Personal information
- Full name: Bikrant Narsingh Rana
- Place of birth: Nepal
- Position: Midfielder

Team information
- Current team: Shree Bhagawati Club

Senior career*
- Years: Team / Apps / (Gls)
- FC Khumaltar
- Dhuku Futsal Hub

International career
- 2026–: Nepal futsal /  / (5)

= Bikrant Narsingh Rana =

Nepalese national futsal player

Bikrant Narsingh Rana is a Nepalese futsal player who represents the Nepal national futsal team at international level. He was selected in Nepal's squad for the inaugural SAFF Futsal Championship in 2026, marking a significant milestone in his international career.

== Club career ==
At club level, Rana has competed in Nepal's futsal leagues, where he was named Man of the Match playing for Dhuku Futsal Hub in the 2021 'A' division national futsal league. He has also scored in ANFA league competition for Shree Bhagwati Club in the ANFA B-Division league.

==International career==
Rana was named in the Nepal futsal squad for the 2026 SAFF Futsal Championship held in Thailand. The tournament marked Nepal's participation in the inaugural edition of the regional futsal competition organised by the South Asian Football Federation (SAFF).

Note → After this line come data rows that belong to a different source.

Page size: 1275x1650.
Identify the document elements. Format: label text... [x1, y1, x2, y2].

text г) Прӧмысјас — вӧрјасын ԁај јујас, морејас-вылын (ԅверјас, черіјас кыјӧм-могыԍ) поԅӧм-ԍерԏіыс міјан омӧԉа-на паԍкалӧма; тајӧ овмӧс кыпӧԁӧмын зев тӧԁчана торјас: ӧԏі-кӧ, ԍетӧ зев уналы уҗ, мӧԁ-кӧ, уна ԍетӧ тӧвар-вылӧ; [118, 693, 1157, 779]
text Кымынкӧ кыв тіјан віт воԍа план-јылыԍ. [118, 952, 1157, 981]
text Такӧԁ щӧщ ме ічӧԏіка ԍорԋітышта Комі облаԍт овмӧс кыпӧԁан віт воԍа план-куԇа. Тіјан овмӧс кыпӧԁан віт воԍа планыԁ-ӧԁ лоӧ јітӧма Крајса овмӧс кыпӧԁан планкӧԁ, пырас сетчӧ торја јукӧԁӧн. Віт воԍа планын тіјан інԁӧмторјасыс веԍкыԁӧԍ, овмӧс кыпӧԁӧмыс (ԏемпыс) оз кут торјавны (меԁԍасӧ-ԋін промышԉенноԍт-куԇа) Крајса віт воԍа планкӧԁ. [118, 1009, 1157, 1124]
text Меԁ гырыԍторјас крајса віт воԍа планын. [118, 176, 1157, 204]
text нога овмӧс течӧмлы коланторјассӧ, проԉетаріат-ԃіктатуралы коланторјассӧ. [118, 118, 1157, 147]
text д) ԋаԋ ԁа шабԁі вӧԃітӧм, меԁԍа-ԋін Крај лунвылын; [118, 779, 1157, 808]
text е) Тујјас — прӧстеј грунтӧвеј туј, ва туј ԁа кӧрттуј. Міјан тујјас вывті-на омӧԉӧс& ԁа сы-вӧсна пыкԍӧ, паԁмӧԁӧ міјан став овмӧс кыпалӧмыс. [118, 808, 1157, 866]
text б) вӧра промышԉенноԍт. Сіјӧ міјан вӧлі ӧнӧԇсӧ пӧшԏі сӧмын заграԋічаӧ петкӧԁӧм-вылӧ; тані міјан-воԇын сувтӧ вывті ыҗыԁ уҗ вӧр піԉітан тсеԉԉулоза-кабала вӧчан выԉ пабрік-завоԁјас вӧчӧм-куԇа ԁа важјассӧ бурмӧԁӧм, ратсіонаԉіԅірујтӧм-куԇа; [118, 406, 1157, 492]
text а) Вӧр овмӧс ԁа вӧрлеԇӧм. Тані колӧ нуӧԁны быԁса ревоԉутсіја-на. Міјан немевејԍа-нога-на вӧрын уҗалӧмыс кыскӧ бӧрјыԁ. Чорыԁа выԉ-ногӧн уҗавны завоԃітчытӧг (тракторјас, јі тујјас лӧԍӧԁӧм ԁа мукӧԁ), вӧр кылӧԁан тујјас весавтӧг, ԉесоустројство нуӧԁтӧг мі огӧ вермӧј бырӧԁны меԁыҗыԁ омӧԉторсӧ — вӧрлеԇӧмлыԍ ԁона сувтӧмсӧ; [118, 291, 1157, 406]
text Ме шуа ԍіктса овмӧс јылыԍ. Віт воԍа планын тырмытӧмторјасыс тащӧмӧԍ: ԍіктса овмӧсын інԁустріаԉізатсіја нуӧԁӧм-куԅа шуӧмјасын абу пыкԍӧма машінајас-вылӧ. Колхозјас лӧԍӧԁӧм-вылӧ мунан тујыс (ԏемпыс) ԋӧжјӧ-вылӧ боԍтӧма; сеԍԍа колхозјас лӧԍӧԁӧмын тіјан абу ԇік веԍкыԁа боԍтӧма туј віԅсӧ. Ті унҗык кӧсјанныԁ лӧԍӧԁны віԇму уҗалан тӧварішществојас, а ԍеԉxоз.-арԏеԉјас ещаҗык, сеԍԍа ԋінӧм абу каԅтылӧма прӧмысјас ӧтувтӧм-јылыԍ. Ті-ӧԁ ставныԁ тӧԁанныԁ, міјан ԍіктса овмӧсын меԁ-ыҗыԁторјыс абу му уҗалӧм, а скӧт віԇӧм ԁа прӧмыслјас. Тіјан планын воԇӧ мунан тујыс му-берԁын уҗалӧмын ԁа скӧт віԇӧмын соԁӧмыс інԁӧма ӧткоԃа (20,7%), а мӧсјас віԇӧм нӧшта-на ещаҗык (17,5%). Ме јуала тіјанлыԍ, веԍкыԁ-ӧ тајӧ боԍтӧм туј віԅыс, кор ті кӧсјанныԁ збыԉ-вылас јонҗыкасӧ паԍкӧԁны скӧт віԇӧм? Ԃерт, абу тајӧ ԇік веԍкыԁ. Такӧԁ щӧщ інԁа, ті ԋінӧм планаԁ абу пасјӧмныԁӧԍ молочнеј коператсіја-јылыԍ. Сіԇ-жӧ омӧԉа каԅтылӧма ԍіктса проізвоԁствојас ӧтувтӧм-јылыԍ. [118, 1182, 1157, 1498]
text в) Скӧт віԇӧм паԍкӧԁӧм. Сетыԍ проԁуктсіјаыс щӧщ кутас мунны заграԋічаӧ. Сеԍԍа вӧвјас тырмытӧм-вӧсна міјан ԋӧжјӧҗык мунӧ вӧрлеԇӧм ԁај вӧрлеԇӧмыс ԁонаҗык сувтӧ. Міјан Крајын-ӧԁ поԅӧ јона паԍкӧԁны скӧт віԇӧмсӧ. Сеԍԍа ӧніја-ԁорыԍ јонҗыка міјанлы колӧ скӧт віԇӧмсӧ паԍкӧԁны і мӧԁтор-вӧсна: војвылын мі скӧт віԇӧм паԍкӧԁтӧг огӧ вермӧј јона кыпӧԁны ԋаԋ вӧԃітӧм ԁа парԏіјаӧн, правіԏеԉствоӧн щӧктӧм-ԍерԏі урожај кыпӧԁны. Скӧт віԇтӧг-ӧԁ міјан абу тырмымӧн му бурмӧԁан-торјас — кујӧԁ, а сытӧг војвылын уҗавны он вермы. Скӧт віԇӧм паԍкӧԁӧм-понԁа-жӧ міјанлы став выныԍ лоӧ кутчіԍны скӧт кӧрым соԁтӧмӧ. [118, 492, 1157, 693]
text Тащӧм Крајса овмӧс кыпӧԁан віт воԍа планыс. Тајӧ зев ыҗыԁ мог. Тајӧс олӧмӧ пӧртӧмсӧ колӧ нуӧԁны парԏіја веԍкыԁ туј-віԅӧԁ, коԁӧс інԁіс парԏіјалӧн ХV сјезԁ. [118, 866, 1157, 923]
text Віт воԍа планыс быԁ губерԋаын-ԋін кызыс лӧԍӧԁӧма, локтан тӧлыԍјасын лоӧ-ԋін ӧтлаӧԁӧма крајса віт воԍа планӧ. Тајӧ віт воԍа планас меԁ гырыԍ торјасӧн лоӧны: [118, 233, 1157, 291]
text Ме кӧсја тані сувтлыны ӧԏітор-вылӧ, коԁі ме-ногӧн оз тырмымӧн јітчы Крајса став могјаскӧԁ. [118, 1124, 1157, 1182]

=== 2026 SAFF Futsal Championship ===
During the 2026 SAFF Futsal Championship, Rana scored for Nepal in the 3–3 draw with India, helping his side to earn a point in the group stage. Rana was also recognised as a standout performer, being named Star Performer of the Match in that fixture.

In the men's competition of the 2026 SAFF Futsal Championship in Thailand, Nepal drew 4–4 with Pakistan in a high-scoring group stage match played on 20 January 2026. In the 4–4 draw with Pakistan, Rana scored one of Nepal's goals, helping secure the point for his team in the group stage.